Investors following the energy sector know the seventh-largest sector weight in the S&P 500 is getting pounded this year. For example, the Energy Select Sector SPDR (NYSEArca: XLE), the largest exchange traded fund dedicated to energy equities, is down nearly 14% year-to-date compared to a 9% gain for the S&P 500.
Exploration and production ETFs are also being taken to task. Just look at the SPDR S&P Oil & Gas Exploration & Production ETF (NYSEArca: XOP), which is lower by 21% year-to-date.
Given the historical sensitivity of exploration and production names to oil prices, it would stand to reason that lower oil output would benefit the industry. While the Organization of Petroleum Exporting Countries (OPEC) has moved to trim output, U.S. shale producers are boosting production as highlighted by the rising rig count in the U.S.
However, some market observers believe the downtrodden sector could finally be close to putting in a bottom.

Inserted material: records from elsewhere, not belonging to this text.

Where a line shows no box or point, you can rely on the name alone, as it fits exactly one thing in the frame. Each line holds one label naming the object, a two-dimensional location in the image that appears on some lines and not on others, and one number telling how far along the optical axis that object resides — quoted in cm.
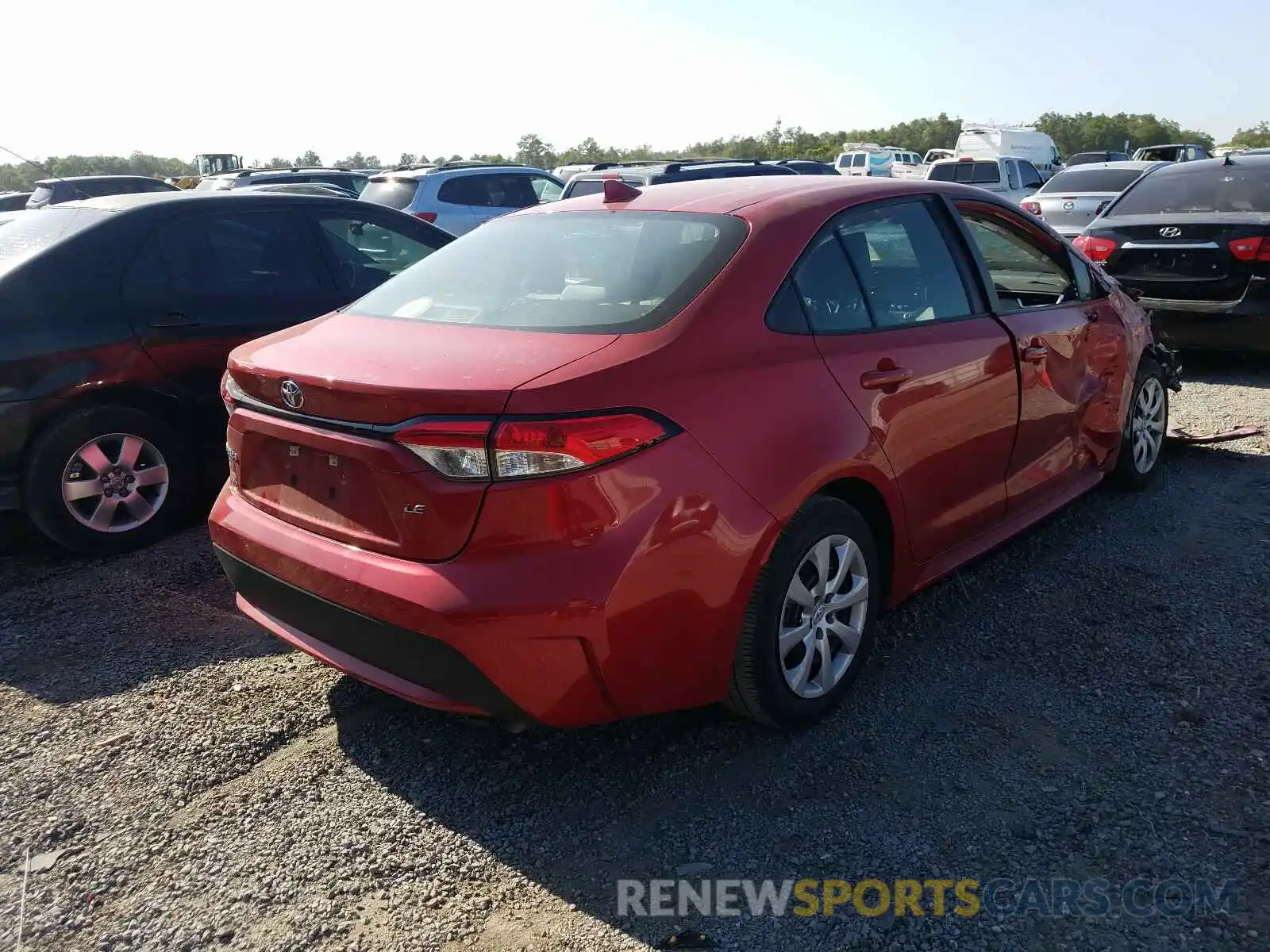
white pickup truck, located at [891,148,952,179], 2646
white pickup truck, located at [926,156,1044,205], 1875
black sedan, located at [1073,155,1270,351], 714
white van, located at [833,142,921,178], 3388
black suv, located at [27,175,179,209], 1289
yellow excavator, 3922
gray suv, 1329
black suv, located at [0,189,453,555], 457
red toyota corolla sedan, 248
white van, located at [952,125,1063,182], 3100
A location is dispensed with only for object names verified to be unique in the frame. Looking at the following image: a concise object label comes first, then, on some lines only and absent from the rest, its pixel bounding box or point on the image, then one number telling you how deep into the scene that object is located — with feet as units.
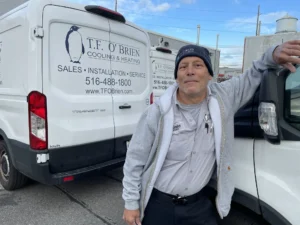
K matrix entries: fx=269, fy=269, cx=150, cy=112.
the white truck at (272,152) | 4.73
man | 5.33
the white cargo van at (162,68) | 23.44
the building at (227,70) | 134.66
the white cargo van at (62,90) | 9.53
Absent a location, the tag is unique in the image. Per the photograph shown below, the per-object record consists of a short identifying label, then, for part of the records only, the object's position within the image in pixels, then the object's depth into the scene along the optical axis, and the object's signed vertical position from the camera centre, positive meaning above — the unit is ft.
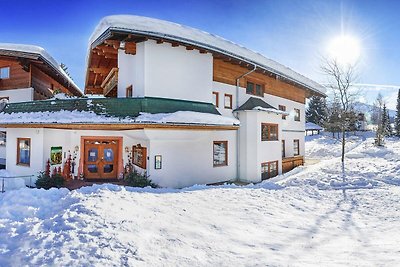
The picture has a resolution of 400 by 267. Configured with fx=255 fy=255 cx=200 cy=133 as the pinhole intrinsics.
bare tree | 73.46 +15.36
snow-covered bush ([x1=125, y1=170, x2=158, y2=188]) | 34.96 -5.46
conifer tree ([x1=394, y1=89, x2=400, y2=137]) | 164.76 +15.18
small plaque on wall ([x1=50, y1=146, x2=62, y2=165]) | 39.14 -2.23
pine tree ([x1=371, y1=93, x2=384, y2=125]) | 178.15 +27.86
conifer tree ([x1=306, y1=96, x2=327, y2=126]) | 179.32 +22.02
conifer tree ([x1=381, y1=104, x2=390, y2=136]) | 173.68 +18.43
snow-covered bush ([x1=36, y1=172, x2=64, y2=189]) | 35.91 -5.73
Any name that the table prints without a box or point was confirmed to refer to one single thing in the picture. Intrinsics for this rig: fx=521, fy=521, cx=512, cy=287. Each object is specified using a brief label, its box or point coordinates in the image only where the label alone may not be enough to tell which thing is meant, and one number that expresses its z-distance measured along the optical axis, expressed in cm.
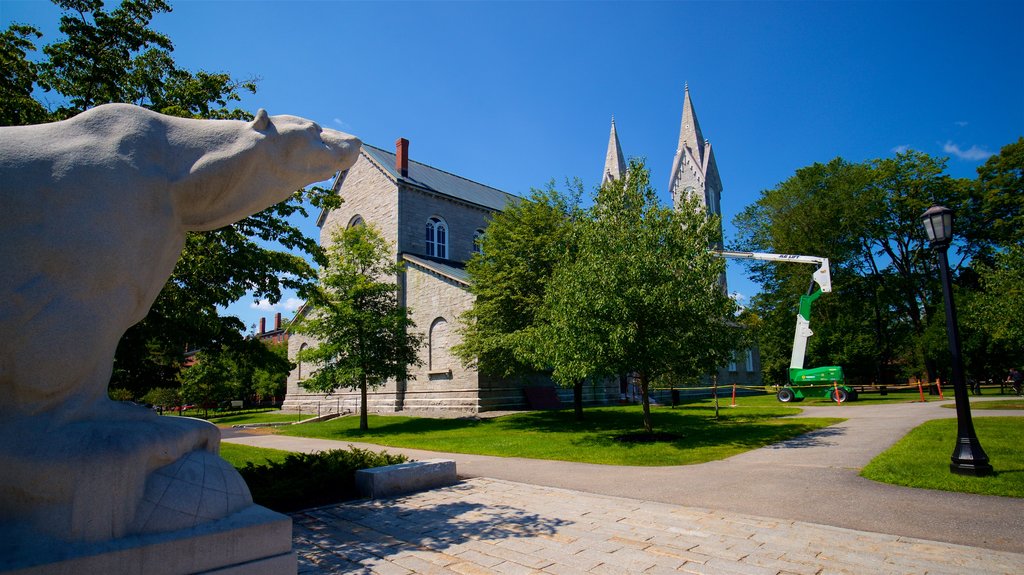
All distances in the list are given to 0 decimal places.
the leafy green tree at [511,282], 2122
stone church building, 2677
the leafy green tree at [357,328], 2061
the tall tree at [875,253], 3794
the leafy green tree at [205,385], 3709
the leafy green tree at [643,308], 1425
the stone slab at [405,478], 802
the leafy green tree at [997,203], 3553
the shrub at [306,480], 733
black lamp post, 861
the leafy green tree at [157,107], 781
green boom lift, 2700
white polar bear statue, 286
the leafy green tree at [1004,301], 2088
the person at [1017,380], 3050
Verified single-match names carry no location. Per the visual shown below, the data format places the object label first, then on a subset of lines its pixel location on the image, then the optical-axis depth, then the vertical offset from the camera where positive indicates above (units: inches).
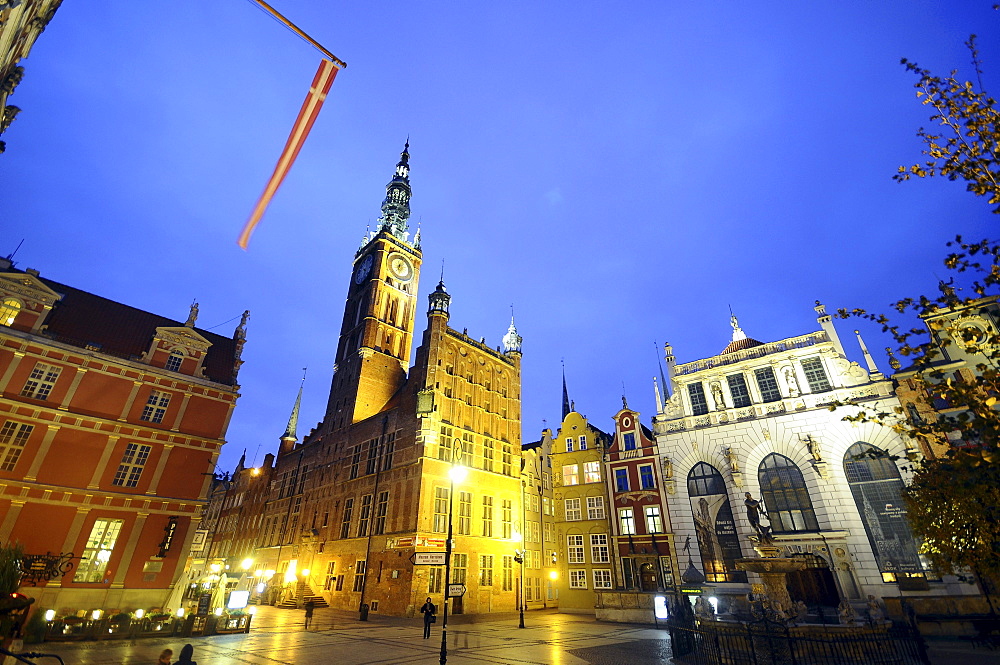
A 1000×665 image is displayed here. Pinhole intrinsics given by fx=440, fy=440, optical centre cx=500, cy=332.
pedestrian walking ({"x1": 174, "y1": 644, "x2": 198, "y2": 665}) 324.5 -55.8
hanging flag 398.9 +374.1
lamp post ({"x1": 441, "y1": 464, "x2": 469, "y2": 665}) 504.7 +10.1
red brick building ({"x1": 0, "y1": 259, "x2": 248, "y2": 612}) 894.4 +260.7
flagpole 380.3 +442.1
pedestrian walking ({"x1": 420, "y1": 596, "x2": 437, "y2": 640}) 815.1 -70.4
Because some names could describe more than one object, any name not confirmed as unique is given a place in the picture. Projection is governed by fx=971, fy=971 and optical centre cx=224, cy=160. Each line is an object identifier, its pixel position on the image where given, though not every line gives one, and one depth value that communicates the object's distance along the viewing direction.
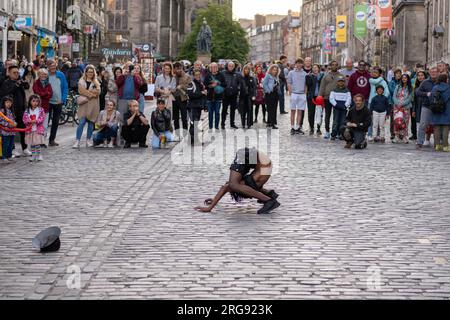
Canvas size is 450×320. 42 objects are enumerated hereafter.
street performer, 11.27
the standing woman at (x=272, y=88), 26.71
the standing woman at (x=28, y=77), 20.44
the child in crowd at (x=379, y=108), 23.00
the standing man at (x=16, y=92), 18.14
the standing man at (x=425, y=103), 21.14
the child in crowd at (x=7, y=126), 17.25
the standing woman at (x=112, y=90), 21.34
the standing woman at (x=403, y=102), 23.27
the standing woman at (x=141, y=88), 21.89
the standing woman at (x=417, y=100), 22.95
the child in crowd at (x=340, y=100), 23.02
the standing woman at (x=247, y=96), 27.69
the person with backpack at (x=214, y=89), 25.59
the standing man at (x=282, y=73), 32.88
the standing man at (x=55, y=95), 20.69
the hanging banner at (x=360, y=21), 56.69
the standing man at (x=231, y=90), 26.77
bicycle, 27.75
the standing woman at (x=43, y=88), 20.00
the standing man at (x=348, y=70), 23.89
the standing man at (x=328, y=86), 23.50
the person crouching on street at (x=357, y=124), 20.92
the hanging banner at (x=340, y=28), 74.31
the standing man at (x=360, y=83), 23.12
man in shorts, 25.00
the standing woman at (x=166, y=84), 22.67
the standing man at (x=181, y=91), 22.52
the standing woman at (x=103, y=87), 24.47
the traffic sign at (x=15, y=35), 35.75
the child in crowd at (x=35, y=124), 17.28
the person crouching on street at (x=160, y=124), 20.59
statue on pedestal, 77.50
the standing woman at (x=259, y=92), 30.06
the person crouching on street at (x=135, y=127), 20.50
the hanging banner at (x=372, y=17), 54.70
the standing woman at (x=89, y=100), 20.66
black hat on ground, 8.48
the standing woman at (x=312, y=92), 25.02
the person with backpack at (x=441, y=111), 20.53
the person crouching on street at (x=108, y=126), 20.41
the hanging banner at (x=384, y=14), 52.06
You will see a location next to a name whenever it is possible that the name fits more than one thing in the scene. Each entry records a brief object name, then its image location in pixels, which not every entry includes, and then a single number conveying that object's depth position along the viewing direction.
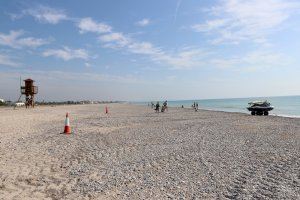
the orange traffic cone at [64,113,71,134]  10.49
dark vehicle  23.77
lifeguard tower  40.39
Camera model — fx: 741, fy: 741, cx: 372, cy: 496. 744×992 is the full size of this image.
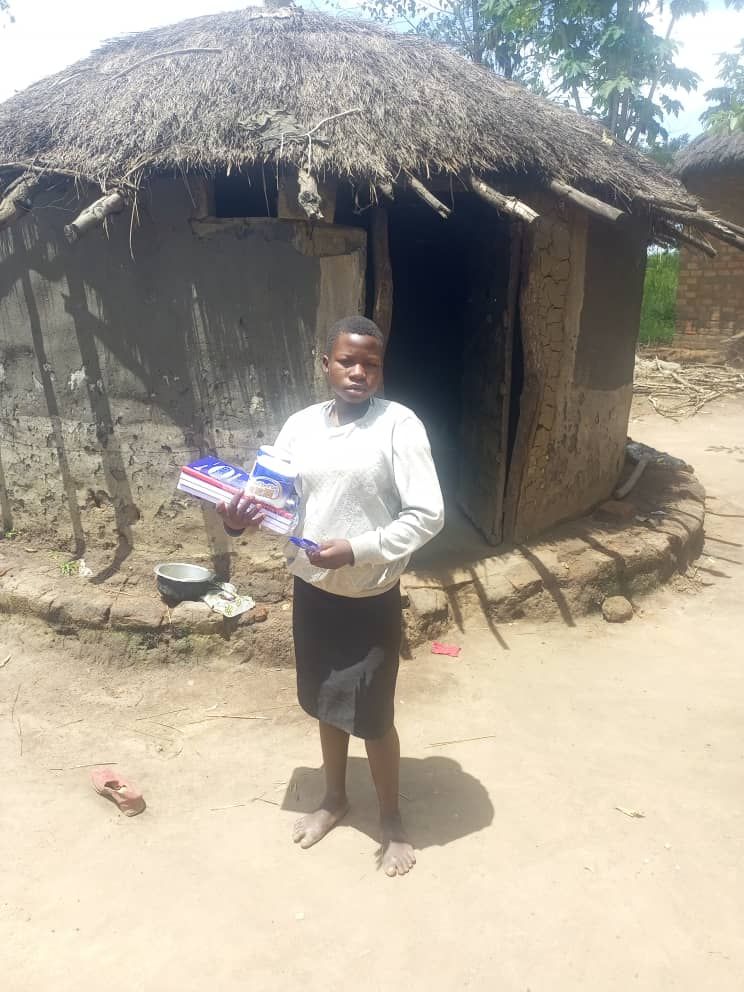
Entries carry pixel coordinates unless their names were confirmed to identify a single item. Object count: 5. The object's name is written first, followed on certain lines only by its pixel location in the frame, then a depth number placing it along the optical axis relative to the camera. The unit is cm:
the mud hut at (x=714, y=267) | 1023
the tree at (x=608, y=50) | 1216
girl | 200
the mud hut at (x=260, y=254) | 357
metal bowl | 378
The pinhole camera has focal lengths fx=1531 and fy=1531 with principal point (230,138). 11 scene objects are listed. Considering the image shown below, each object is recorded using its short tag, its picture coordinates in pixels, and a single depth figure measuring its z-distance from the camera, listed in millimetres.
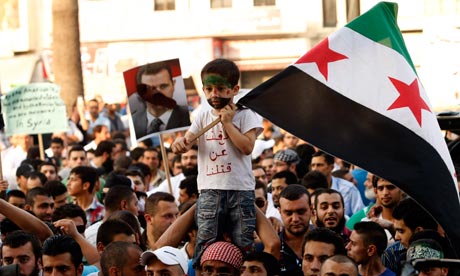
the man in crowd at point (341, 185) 14898
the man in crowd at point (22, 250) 10227
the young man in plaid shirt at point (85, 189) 14555
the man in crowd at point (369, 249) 10609
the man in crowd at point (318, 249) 10234
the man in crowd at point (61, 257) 9797
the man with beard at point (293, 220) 11211
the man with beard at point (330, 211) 12266
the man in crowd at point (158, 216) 11867
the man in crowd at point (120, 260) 9680
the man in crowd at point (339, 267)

Morgan Stanley energy analyst Evan Calio “expects oil prices to rise to the mid-to-high $50s over the summer and into the fall, supported by drawdowns of crude inventories and the effect of output reductions announced by the Organization of Petroleum Exporting Countries. A rally in energy stocks could be under way, after their 2% gain on Friday,” reports Andrew Bary for Barron’s.